Real estate copilot showing a mortgage calculator and affordability planning charts inside the property journey
An affordability plan inside the listing, with a live monthly figure and a principal against interest breakdown.
07 · Two surfaces
One capability layer, two places to meet users
The same app can be delivered through more than one surface, and the right choice depends on the job. In our build we packaged each experience for both.

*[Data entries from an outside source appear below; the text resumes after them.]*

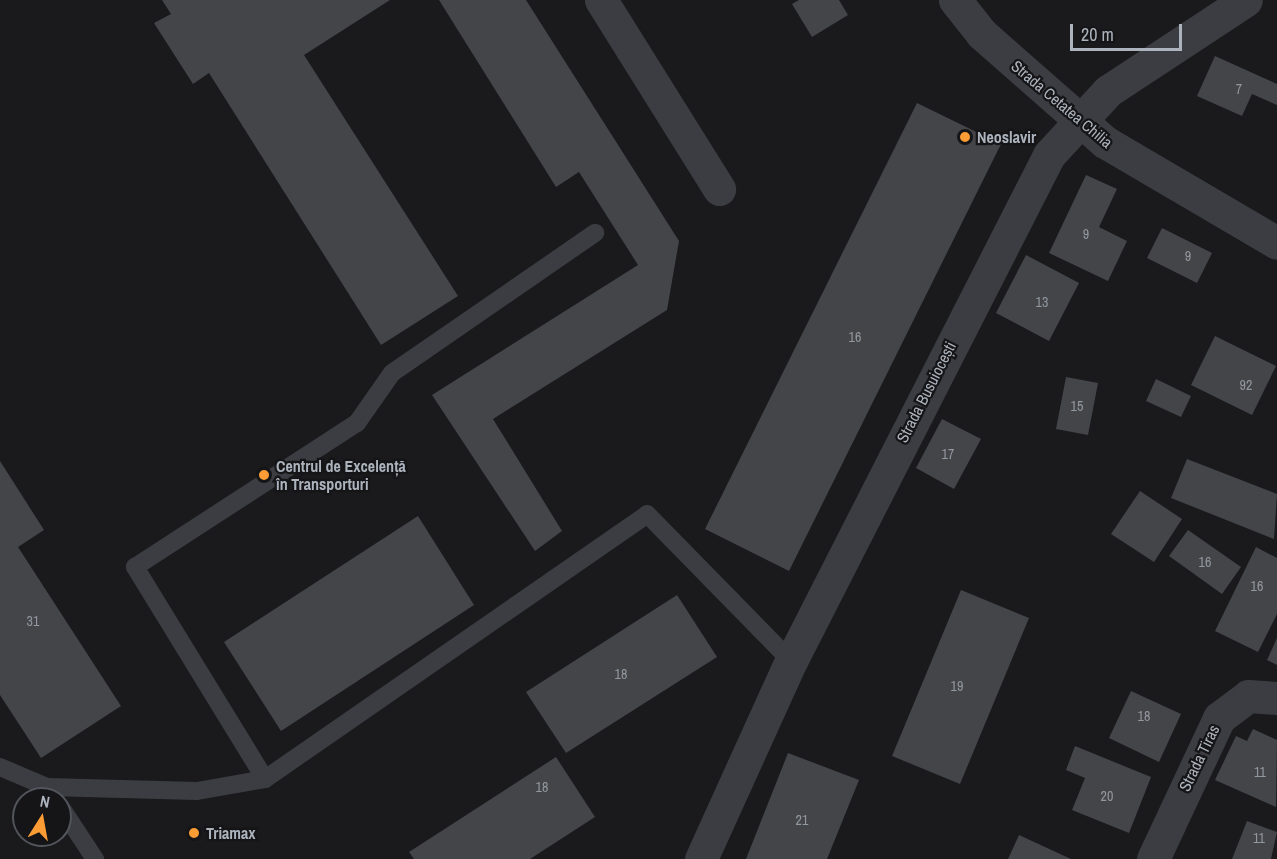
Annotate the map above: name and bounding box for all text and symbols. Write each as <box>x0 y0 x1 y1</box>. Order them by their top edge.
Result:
scale bar <box>1073 12 1186 50</box>
text: 20 m <box>1081 22 1114 47</box>
street label: Strada Cetatea Chilia <box>1008 56 1116 152</box>
house number: 7 <box>1236 81 1242 97</box>
place label: Neoslavir <box>977 127 1036 147</box>
marker: Neoslavir <box>958 130 972 144</box>
house number: 9 <box>1083 226 1089 242</box>
house number: 9 <box>1185 248 1191 264</box>
house number: 13 <box>1036 294 1048 310</box>
house number: 16 <box>849 329 861 345</box>
street label: Strada Busuiocești <box>892 338 960 446</box>
house number: 92 <box>1240 377 1252 393</box>
house number: 15 <box>1071 398 1083 414</box>
house number: 17 <box>942 446 954 462</box>
place label: Centrul de Excelență în Transporturi <box>276 456 406 494</box>
marker: Centrul de Excelență în Transporturi <box>257 468 271 482</box>
house number: 16 <box>1199 554 1211 570</box>
house number: 16 <box>1251 578 1263 594</box>
house number: 31 <box>27 613 39 629</box>
house number: 18 <box>615 666 627 682</box>
house number: 19 <box>951 678 963 694</box>
house number: 18 <box>1138 708 1150 724</box>
street label: Strada Tiras <box>1175 721 1223 795</box>
house number: 11 <box>1254 764 1266 780</box>
house number: 18 <box>536 779 548 795</box>
north arrow <box>12 787 72 847</box>
house number: 20 <box>1101 788 1113 804</box>
text: N <box>38 790 52 813</box>
house number: 21 <box>796 812 808 828</box>
place label: Triamax <box>206 823 256 843</box>
marker: Triamax <box>187 826 201 840</box>
house number: 11 <box>1253 830 1265 846</box>

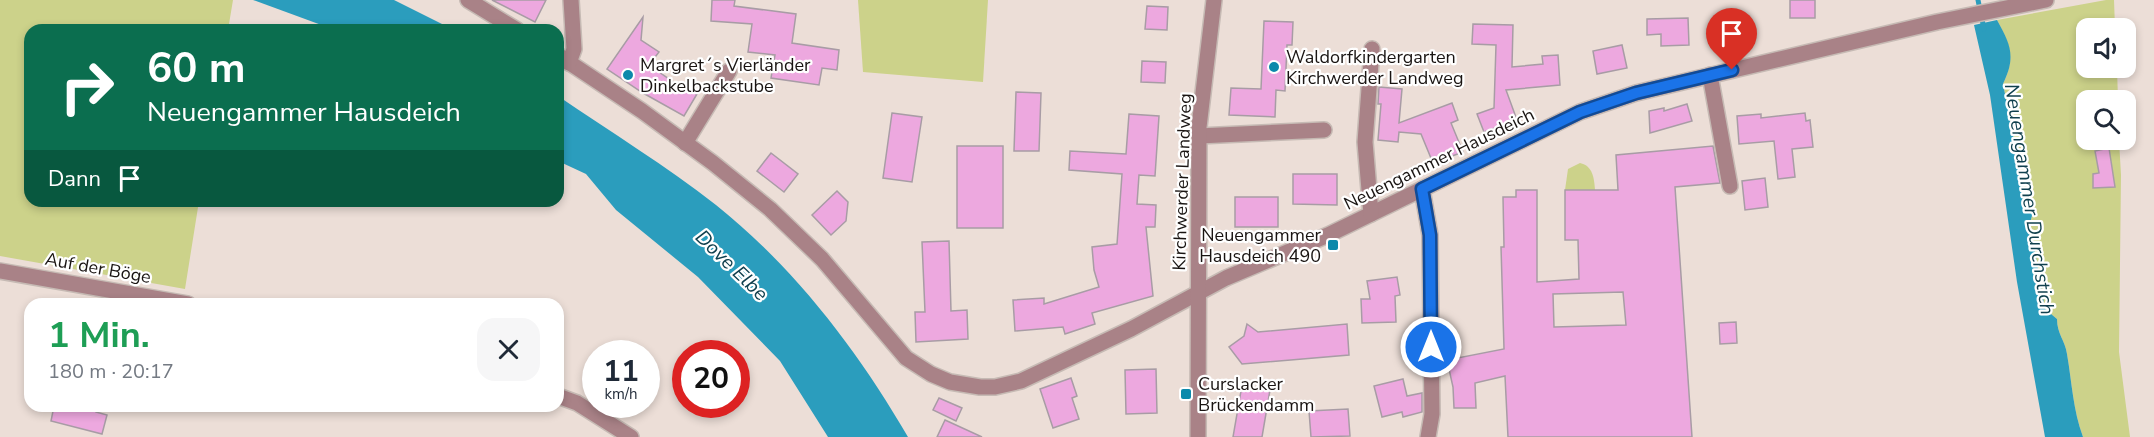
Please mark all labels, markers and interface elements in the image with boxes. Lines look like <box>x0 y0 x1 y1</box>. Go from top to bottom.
pin <box>1706 8 1757 70</box>
icon: arrive <box>1715 17 1748 50</box>
map controls <box>2076 18 2136 150</box>
button: sound <box>2076 18 2136 78</box>
text: 60 m <box>147 40 246 97</box>
place label: Waldorfkindergarten Kirchwerder Landweg <box>1286 45 1463 90</box>
icon: right <box>48 48 126 126</box>
place label: Margret´s Vierländer Dinkelbackstube <box>640 53 811 98</box>
marker: Waldorfkindergarten Kirchwerder Landweg <box>1267 60 1281 74</box>
marker: Margret´s Vierländer Dinkelbackstube <box>621 68 635 82</box>
water label: Neuengammer Durchstich <box>1998 82 2061 317</box>
button: search <box>2076 90 2136 150</box>
street label: Kirchwerder Landweg <box>1167 93 1197 271</box>
text: Neuengammer Hausdeich <box>147 94 461 131</box>
street label: Neuengammer Hausdeich <box>1340 102 1538 216</box>
icon: arrive <box>113 162 146 195</box>
text: Dann <box>48 164 101 194</box>
place label: Neuengammer Hausdeich 490 <box>1199 223 1322 268</box>
water label: Dove Elbe <box>689 224 774 307</box>
marker: Neuengammer Hausdeich 490 <box>1326 238 1340 252</box>
street label: Auf der Böge <box>43 247 153 289</box>
text: 1 Min. <box>48 311 150 360</box>
position arrow <box>1399 315 1463 379</box>
button: close <box>477 318 540 381</box>
speed limit sign: 20 <box>672 340 750 418</box>
text: 11 <box>603 351 639 392</box>
text: 180 m · 20:17 <box>48 358 174 385</box>
place label: Curslacker Brückendamm <box>1198 372 1314 417</box>
text: km/h <box>604 384 638 404</box>
marker: Curslacker Brückendamm <box>1179 387 1193 401</box>

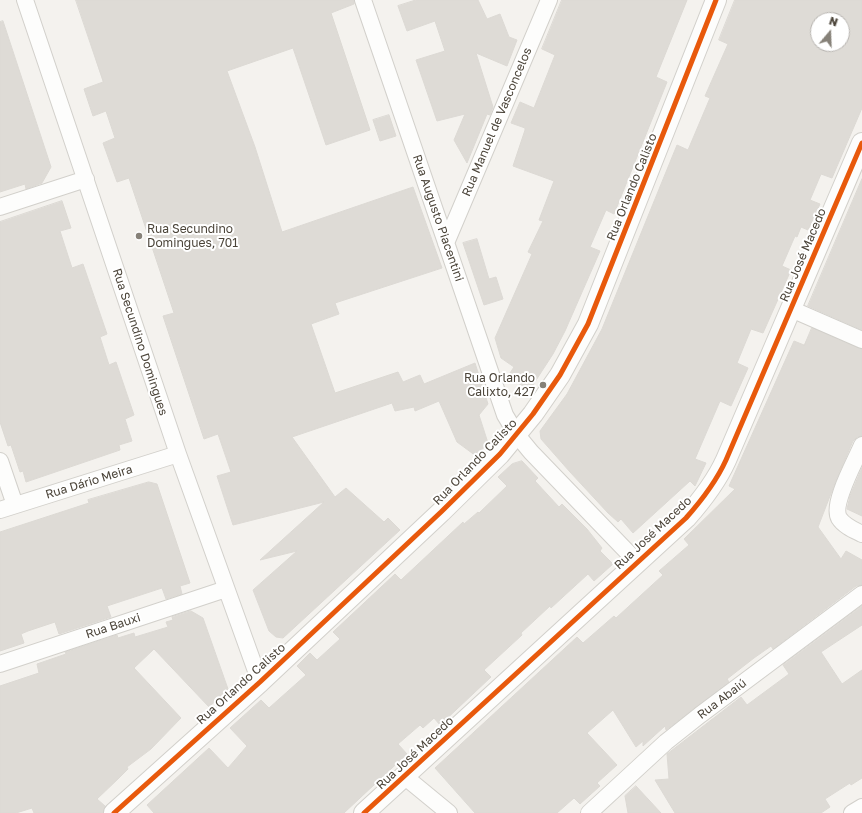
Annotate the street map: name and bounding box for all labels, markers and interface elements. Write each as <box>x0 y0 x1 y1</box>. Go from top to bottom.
north arrow <box>810 12 850 52</box>
text: N <box>828 14 840 29</box>
street label: Rua Manuel de Vasconcelos <box>459 45 535 199</box>
street label: Rua Orlando Calisto <box>604 131 660 243</box>
street label: Rua Augusto Piacentini <box>410 153 466 283</box>
street label: Rua José Macedo <box>777 206 829 304</box>
place label: Rua Secundino Domingues, 701 <box>147 222 238 250</box>
marker: Rua Secundino Domingues, 701 <box>134 231 144 241</box>
street label: Rua Secundino Domingues <box>109 267 171 417</box>
place label: Rua Orlando Calixto, 427 <box>464 371 535 399</box>
marker: Rua Orlando Calixto, 427 <box>538 380 548 390</box>
street label: Rua Orlando Calisto <box>430 416 520 508</box>
street label: Rua Dário Meira <box>44 462 134 502</box>
street label: Rua José Macedo <box>611 494 695 572</box>
street label: Rua Bauxi <box>84 610 142 642</box>
street label: Rua Orlando Calisto <box>194 640 288 728</box>
street label: Rua Abaiú <box>695 676 749 722</box>
street label: Rua José Macedo <box>373 714 457 792</box>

| Surface | Fits | Strength |
|---|---|---|
| Claude and MCP | Governed, tool-connected workflows | Depth of access to tools, documents and structured actions |
| Native ChatGPT apps | High-discovery, customer-facing journeys | Reach and low-friction access where users already ask |
The surface changes with the audience and the governance needs. The capability layer underneath, the widgets, the workflows and the orchestration, stays the same. That reuse is the point.
08 · The widget system
The building blocks beyond chat
The four apps are not four separate builds. They draw on one shared library of interface pieces, composed differently per domain:
- Product and listing cards, comparison views and detail panels
- Charts, donuts and severity gauges for structured decision support
- Interactive maps for location and availability
- Selectors, steppers, slot pickers and calculators for input
- Checkout, booking and action flows that complete the task
Because the pieces are shared, a fifth or sixth domain is mostly a matter of composition rather than a build from zero.
09 · From POC to production
What a production build adds
This proof of concept demonstrates the experience layer and the cross-platform packaging. It runs on mock data, with no live backend, authentication or marketplace listing behind it. The diagram below shows where the POC sits and what a production deployment adds around it.
Native AI app architecture from assistant surface to widgets, tools, business systems, evaluation, logs and approvals
The layered architecture. The POC proves the app layer; production adds live integration and the controls around it.
- Live integration to real catalogs, records and transaction systems in place of mock data
- Authentication and permissions so actions run against the right account with the right scope
- Evaluation for quality and safety before and after release
- Monitoring and human approval for the steps that change real state
Our point of view
Meet customers where they already ask
The entry point to a business is starting to move into the assistant, and a plain chat reply does not carry a workflow on its own. Native AI apps, built from a reusable widget system and delivered on the surface that fits the job, are how a conversation becomes a completed outcome.